**TASK BRIEF**
Lines from the line with "Tränen sammelten sich an ihren Wimpern." to the line with "Ich hatte sie" in the entries below, and only those, must be output exactly, with both ends included.

**Data extracted from a collection**
● ● ●

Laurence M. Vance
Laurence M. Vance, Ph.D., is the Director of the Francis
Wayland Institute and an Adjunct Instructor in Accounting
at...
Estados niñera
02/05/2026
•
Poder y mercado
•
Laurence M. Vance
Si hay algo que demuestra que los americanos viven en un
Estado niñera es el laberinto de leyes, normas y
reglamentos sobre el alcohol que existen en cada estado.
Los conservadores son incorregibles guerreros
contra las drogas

● ● ●

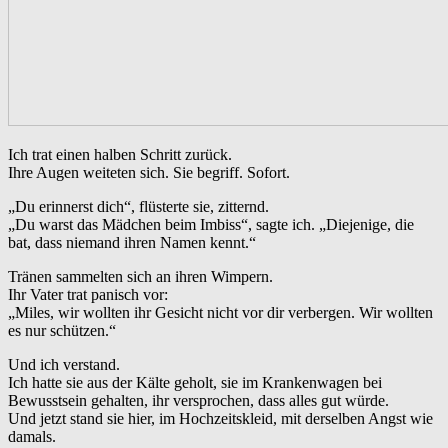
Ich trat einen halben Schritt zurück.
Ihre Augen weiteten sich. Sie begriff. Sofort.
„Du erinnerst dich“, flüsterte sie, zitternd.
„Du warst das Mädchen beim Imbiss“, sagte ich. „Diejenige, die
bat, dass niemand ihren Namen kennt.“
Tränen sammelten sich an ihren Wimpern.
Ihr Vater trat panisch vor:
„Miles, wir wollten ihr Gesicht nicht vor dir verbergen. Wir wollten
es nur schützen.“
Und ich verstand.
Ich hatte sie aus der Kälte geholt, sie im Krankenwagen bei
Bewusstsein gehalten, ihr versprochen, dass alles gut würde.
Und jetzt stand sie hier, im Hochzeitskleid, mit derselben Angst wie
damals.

● ● ●

**RESPONSE AREA**
Tränen sammelten sich an ihren Wimpern.
Ihr Vater trat panisch vor:
„Miles, wir wollten ihr Gesicht nicht vor dir verbergen. Wir wollten
es nur schützen.“
Und ich verstand.
Ich hatte sie aus der Kälte geholt, sie im Krankenwagen bei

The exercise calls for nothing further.